WHAT IS REQUIRED — Every line of the data below is to be written out again exactly.

Stored data entries
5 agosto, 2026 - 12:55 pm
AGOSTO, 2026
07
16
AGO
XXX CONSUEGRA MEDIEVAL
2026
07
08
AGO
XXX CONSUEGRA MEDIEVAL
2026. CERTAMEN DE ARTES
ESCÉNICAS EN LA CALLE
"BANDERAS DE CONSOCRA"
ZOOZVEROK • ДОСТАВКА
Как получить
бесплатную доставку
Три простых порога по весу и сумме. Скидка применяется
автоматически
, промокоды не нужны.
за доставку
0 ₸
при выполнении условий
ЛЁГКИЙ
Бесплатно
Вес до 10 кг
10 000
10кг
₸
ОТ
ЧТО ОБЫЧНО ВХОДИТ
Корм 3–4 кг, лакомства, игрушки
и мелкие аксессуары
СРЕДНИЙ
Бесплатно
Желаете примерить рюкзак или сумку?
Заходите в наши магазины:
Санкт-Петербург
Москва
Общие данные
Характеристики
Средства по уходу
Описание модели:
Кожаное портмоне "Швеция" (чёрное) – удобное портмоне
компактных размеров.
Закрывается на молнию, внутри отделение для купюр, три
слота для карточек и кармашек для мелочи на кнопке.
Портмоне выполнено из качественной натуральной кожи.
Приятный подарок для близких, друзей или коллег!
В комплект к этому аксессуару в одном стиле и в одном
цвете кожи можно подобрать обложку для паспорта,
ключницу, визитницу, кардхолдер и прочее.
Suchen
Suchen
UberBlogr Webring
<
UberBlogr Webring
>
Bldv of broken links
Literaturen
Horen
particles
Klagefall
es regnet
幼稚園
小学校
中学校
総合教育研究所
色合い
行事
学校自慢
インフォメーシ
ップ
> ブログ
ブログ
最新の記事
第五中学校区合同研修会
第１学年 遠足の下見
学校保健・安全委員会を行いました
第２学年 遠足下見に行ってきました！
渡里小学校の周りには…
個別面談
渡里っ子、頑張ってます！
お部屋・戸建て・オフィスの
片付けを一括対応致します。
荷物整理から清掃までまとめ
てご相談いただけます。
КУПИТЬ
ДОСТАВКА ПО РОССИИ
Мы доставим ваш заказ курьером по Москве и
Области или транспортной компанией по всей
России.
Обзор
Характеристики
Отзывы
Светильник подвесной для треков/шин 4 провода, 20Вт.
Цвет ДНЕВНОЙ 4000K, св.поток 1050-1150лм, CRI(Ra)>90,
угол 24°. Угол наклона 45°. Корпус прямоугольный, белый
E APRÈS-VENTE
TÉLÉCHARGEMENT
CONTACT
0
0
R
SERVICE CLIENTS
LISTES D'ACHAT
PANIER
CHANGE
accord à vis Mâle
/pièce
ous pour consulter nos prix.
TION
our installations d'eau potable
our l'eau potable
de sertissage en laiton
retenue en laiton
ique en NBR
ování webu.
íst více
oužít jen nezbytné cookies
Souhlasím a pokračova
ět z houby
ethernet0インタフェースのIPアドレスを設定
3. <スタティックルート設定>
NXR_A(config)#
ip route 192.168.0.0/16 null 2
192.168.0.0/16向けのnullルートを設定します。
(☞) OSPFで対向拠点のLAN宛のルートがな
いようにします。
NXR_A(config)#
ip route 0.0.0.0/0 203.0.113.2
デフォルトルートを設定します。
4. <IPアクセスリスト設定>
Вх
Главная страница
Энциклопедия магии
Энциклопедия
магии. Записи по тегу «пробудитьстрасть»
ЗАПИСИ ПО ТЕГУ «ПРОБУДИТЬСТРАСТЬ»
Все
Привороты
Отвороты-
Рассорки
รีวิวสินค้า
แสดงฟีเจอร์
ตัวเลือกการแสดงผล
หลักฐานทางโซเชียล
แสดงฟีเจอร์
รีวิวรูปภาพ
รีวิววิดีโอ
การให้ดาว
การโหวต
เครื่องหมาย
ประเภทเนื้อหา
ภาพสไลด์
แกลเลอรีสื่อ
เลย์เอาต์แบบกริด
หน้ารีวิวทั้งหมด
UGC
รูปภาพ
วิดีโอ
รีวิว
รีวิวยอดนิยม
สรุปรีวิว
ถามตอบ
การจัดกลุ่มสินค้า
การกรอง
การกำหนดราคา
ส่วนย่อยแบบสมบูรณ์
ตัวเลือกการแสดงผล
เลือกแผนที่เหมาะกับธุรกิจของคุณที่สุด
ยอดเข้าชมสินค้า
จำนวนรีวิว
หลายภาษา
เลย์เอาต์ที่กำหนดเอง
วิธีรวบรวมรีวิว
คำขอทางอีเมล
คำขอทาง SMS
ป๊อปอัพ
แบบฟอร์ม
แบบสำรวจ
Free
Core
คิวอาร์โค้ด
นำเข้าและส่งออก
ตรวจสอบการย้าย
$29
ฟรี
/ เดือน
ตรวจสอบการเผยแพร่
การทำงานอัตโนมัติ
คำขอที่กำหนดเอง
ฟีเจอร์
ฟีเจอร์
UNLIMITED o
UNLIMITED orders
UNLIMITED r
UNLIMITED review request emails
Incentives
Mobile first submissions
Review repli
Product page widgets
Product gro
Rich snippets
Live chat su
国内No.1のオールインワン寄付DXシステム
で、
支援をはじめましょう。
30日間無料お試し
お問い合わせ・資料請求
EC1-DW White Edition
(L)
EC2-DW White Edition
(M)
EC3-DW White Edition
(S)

RESPONSE BOX —
5 agosto, 2026 - 12:55 pm
AGOSTO, 2026
07
16
AGO
XXX CONSUEGRA MEDIEVAL
2026
07
08
AGO
XXX CONSUEGRA MEDIEVAL
2026. CERTAMEN DE ARTES
ESCÉNICAS EN LA CALLE
"BANDERAS DE CONSOCRA"
ZOOZVEROK • ДОСТАВКА
Как получить
бесплатную доставку
Три простых порога по весу и сумме. Скидка применяется
автоматически
, промокоды не нужны.
за доставку
0 ₸
при выполнении условий
ЛЁГКИЙ
Бесплатно
Вес до 10 кг
10 000
10кг
₸
ОТ
ЧТО ОБЫЧНО ВХОДИТ
Корм 3–4 кг, лакомства, игрушки
и мелкие аксессуары
СРЕДНИЙ
Бесплатно
Желаете примерить рюкзак или сумку?
Заходите в наши магазины:
Санкт-Петербург
Москва
Общие данные
Характеристики
Средства по уходу
Описание модели:
Кожаное портмоне "Швеция" (чёрное) – удобное портмоне
компактных размеров.
Закрывается на молнию, внутри отделение для купюр, три
слота для карточек и кармашек для мелочи на кнопке.
Портмоне выполнено из качественной натуральной кожи.
Приятный подарок для близких, друзей или коллег!
В комплект к этому аксессуару в одном стиле и в одном
цвете кожи можно подобрать обложку для паспорта,
ключницу, визитницу, кардхолдер и прочее.
Suchen
Suchen
UberBlogr Webring
<
UberBlogr Webring
>
Bldv of broken links
Literaturen
Horen
particles
Klagefall
es regnet
幼稚園
小学校
中学校
総合教育研究所
色合い
行事
学校自慢
インフォメーシ
ップ
> ブログ
ブログ
最新の記事
第五中学校区合同研修会
第１学年 遠足の下見
学校保健・安全委員会を行いました
第２学年 遠足下見に行ってきました！
渡里小学校の周りには…
個別面談
渡里っ子、頑張ってます！
お部屋・戸建て・オフィスの
片付けを一括対応致します。
荷物整理から清掃までまとめ
てご相談いただけます。
КУПИТЬ
ДОСТАВКА ПО РОССИИ
Мы доставим ваш заказ курьером по Москве и
Области или транспортной компанией по всей
России.
Обзор
Характеристики
Отзывы
Светильник подвесной для треков/шин 4 провода, 20Вт.
Цвет ДНЕВНОЙ 4000K, св.поток 1050-1150лм, CRI(Ra)>90,
угол 24°. Угол наклона 45°. Корпус прямоугольный, белый
E APRÈS-VENTE
TÉLÉCHARGEMENT
CONTACT
0
0
R
SERVICE CLIENTS
LISTES D'ACHAT
PANIER
CHANGE
accord à vis Mâle
/pièce
ous pour consulter nos prix.
TION
our installations d'eau potable
our l'eau potable
de sertissage en laiton
retenue en laiton
ique en NBR
ování webu.
íst více
oužít jen nezbytné cookies
Souhlasím a pokračova
ět z houby
ethernet0インタフェースのIPアドレスを設定
3. <スタティックルート設定>
NXR_A(config)#
ip route 192.168.0.0/16 null 2
192.168.0.0/16向けのnullルートを設定します。
(☞) OSPFで対向拠点のLAN宛のルートがな
いようにします。
NXR_A(config)#
ip route 0.0.0.0/0 203.0.113.2
デフォルトルートを設定します。
4. <IPアクセスリスト設定>
Вх
Главная страница
Энциклопедия магии
Энциклопедия
магии. Записи по тегу «пробудитьстрасть»
ЗАПИСИ ПО ТЕГУ «ПРОБУДИТЬСТРАСТЬ»
Все
Привороты
Отвороты-
Рассорки
รีวิวสินค้า
แสดงฟีเจอร์
ตัวเลือกการแสดงผล
หลักฐานทางโซเชียล
แสดงฟีเจอร์
รีวิวรูปภาพ
รีวิววิดีโอ
การให้ดาว
การโหวต
เครื่องหมาย
ประเภทเนื้อหา
ภาพสไลด์
แกลเลอรีสื่อ
เลย์เอาต์แบบกริด
หน้ารีวิวทั้งหมด
UGC
รูปภาพ
วิดีโอ
รีวิว
รีวิวยอดนิยม
สรุปรีวิว
ถามตอบ
การจัดกลุ่มสินค้า
การกรอง
การกำหนดราคา
ส่วนย่อยแบบสมบูรณ์
ตัวเลือกการแสดงผล
เลือกแผนที่เหมาะกับธุรกิจของคุณที่สุด
ยอดเข้าชมสินค้า
จำนวนรีวิว
หลายภาษา
เลย์เอาต์ที่กำหนดเอง
วิธีรวบรวมรีวิว
คำขอทางอีเมล
คำขอทาง SMS
ป๊อปอัพ
แบบฟอร์ม
แบบสำรวจ
Free
Core
คิวอาร์โค้ด
นำเข้าและส่งออก
ตรวจสอบการย้าย
$29
ฟรี
/ เดือน
ตรวจสอบการเผยแพร่
การทำงานอัตโนมัติ
คำขอที่กำหนดเอง
ฟีเจอร์
ฟีเจอร์
UNLIMITED o
UNLIMITED orders
UNLIMITED r
UNLIMITED review request emails
Incentives
Mobile first submissions
Review repli
Product page widgets
Product gro
Rich snippets
Live chat su
国内No.1のオールインワン寄付DXシステム
で、
支援をはじめましょう。
30日間無料お試し
お問い合わせ・資料請求
EC1-DW White Edition
(L)
EC2-DW White Edition
(M)
EC3-DW White Edition
(S)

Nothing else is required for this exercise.